──────── Given data ────────

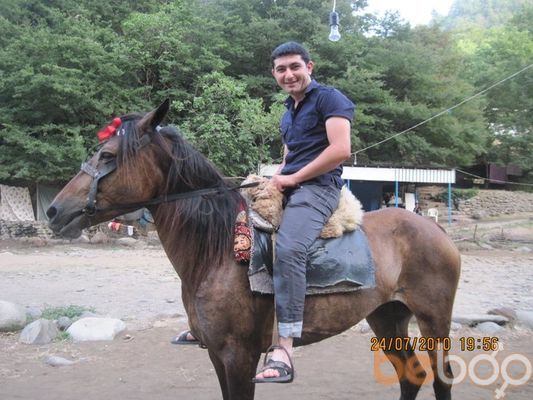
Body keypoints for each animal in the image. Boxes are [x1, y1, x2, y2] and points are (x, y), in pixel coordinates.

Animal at [47, 100, 461, 400]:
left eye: (107, 155)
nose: (54, 210)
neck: (214, 253)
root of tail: (435, 230)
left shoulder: (239, 356)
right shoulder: (216, 354)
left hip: (433, 320)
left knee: (441, 378)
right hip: (386, 316)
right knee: (412, 376)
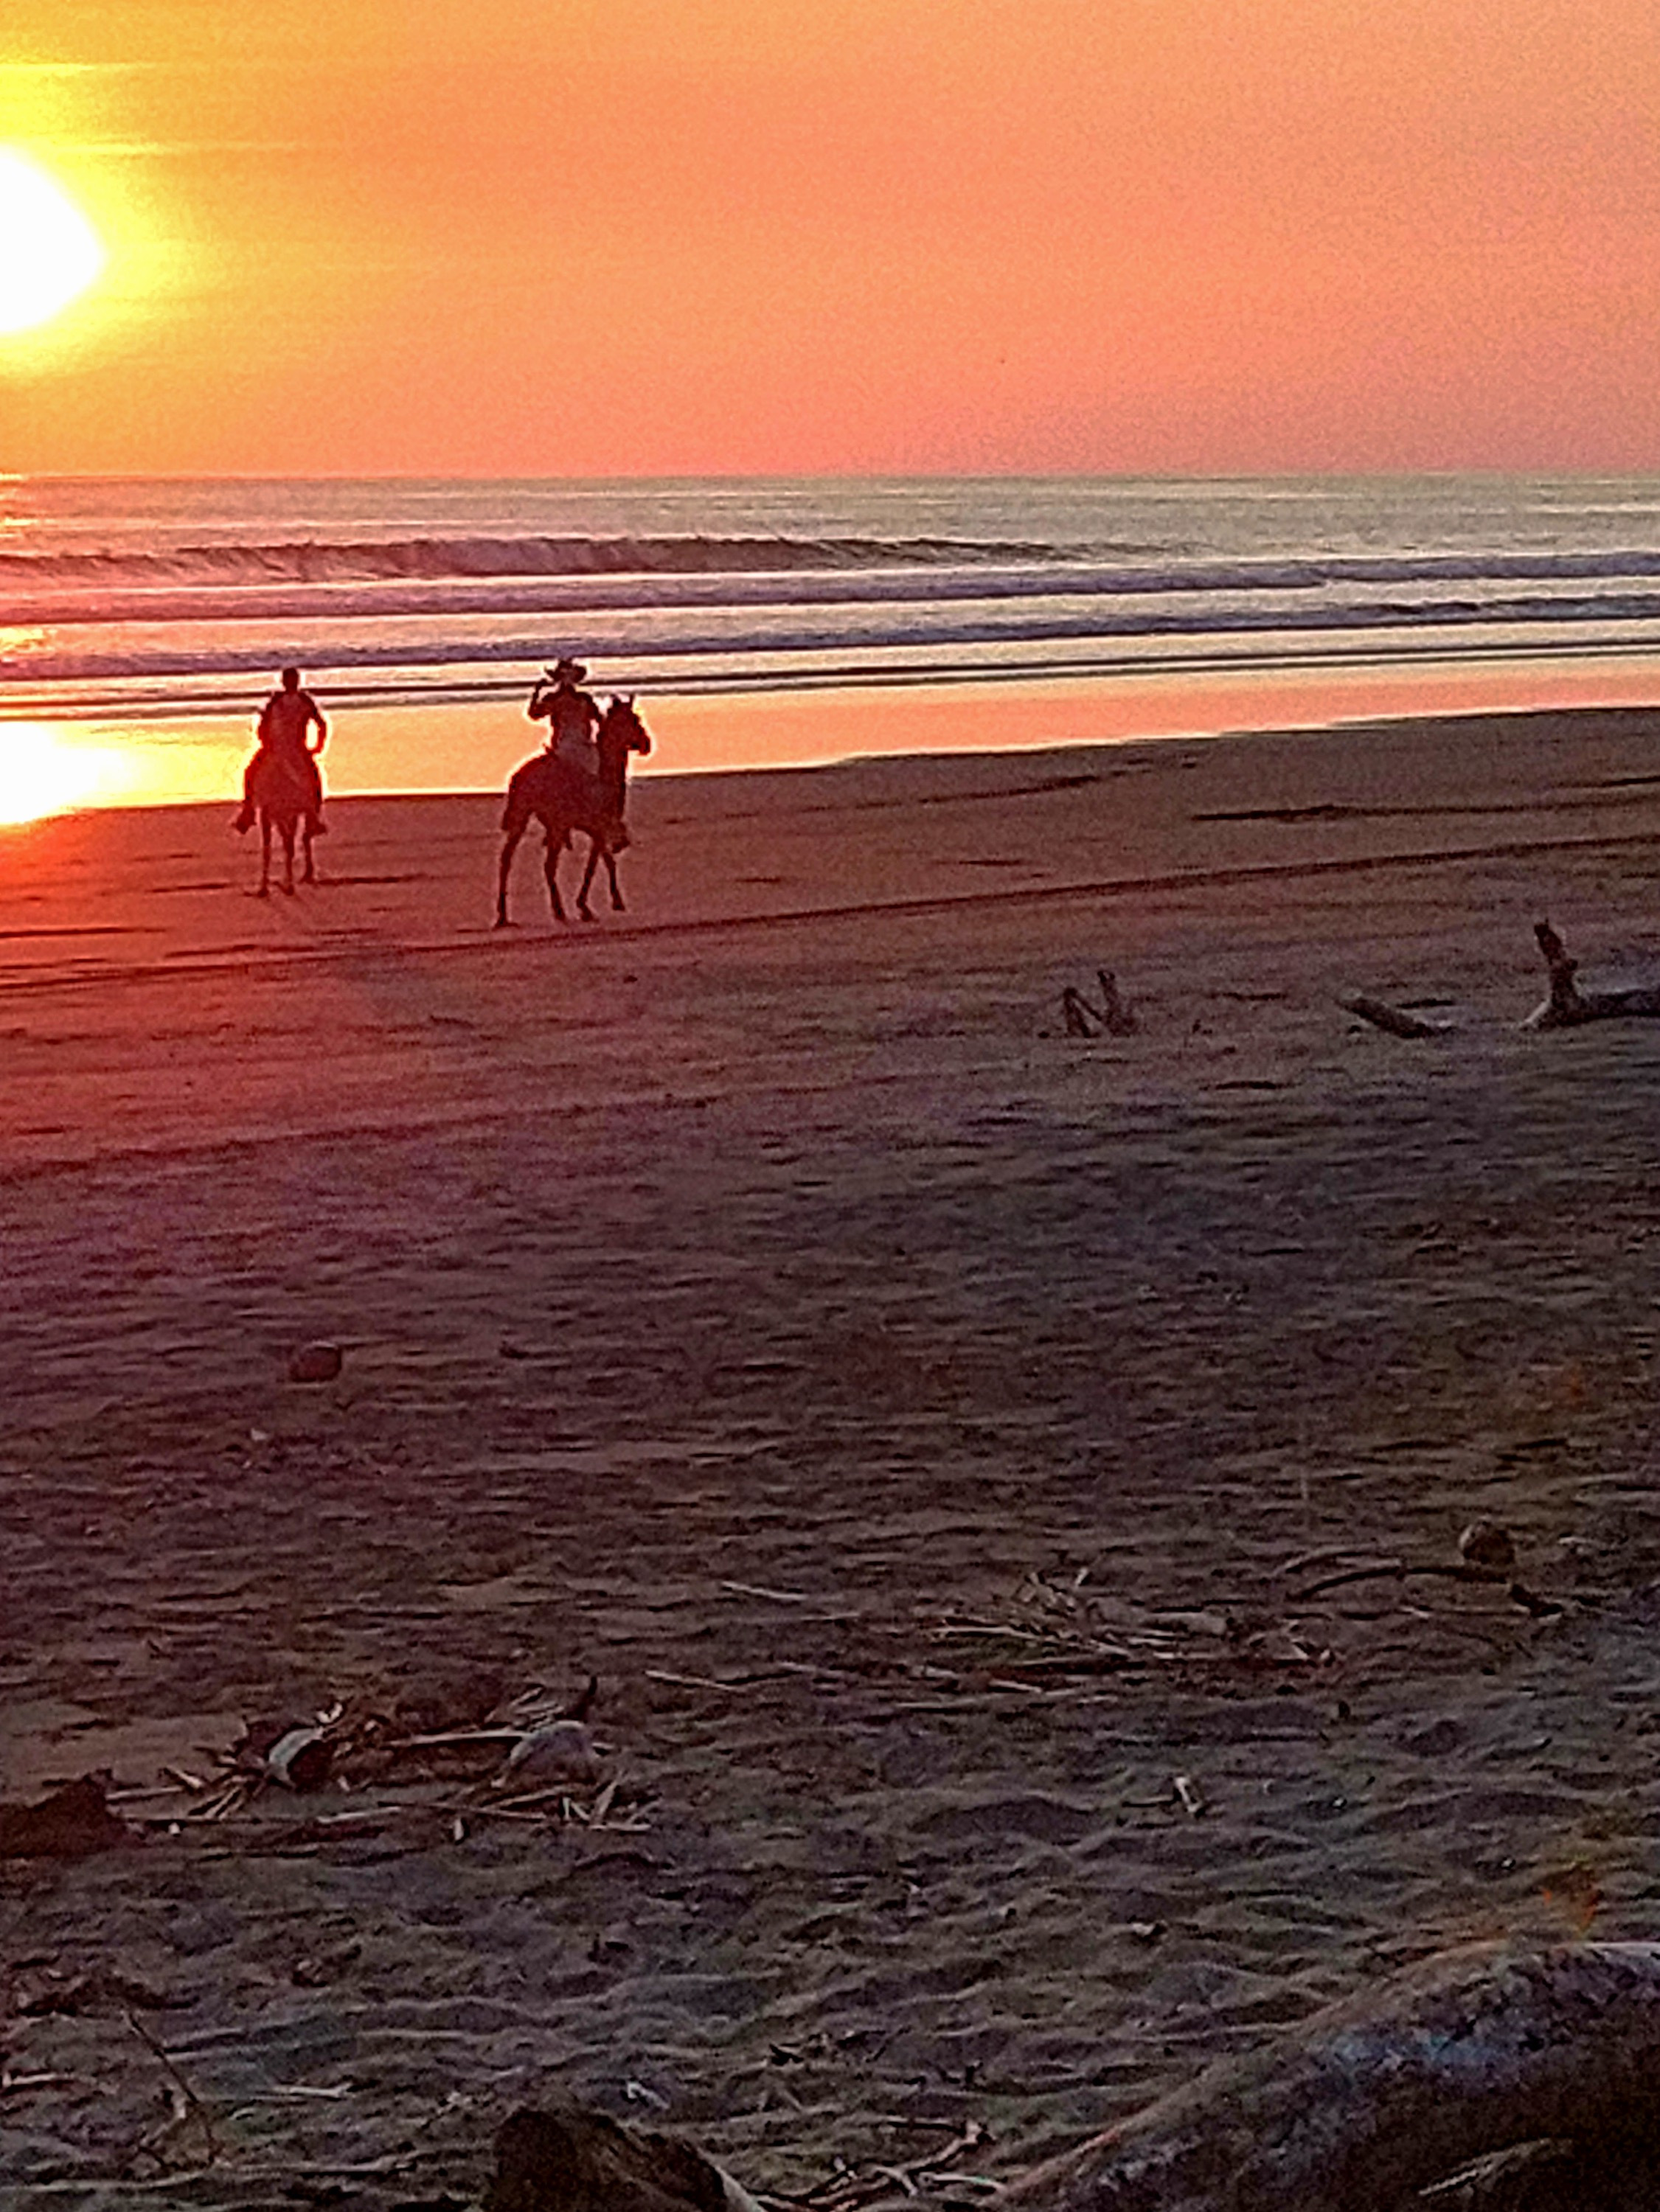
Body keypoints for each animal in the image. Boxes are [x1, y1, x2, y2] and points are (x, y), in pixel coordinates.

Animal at [498, 699, 655, 925]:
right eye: (633, 720)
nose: (646, 744)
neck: (604, 786)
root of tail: (518, 777)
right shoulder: (599, 828)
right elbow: (597, 864)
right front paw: (590, 907)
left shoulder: (596, 830)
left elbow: (604, 861)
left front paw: (602, 904)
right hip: (551, 823)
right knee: (548, 865)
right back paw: (559, 911)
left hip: (522, 814)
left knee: (507, 858)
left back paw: (503, 915)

────────

- What is being asked
Every line of the data above should be repeated exactly. Omit the pictures.

- Response for this exercise
Body keypoints for each animal in the image. Boxes are [x1, y1, x2, y2] and points are (x, y), in pixel coordinates.

Animal at [47, 100, 461, 400]:
left eye: (107, 155)
nose: (54, 210)
neck: (214, 253)
root of tail: (435, 230)
left shoulder: (239, 356)
right shoulder: (216, 354)
left hip: (433, 320)
left knee: (441, 378)
right hip: (386, 316)
right knee: (412, 376)
Body keypoints for each animal in the image. Boxes are [x1, y1, x2, y2] and points are (x, y), in pixel coordinates.

Animal at [498, 699, 655, 925]:
right eye: (633, 720)
nose: (646, 744)
neck: (604, 786)
root of tail: (518, 777)
right shoulder: (599, 828)
right elbow: (597, 864)
right front paw: (590, 907)
left shoulder: (596, 830)
left elbow: (604, 861)
left front paw: (602, 904)
right hip: (551, 823)
right knee: (548, 865)
right back paw: (559, 911)
left hip: (522, 814)
left knee: (507, 858)
left back paw: (503, 915)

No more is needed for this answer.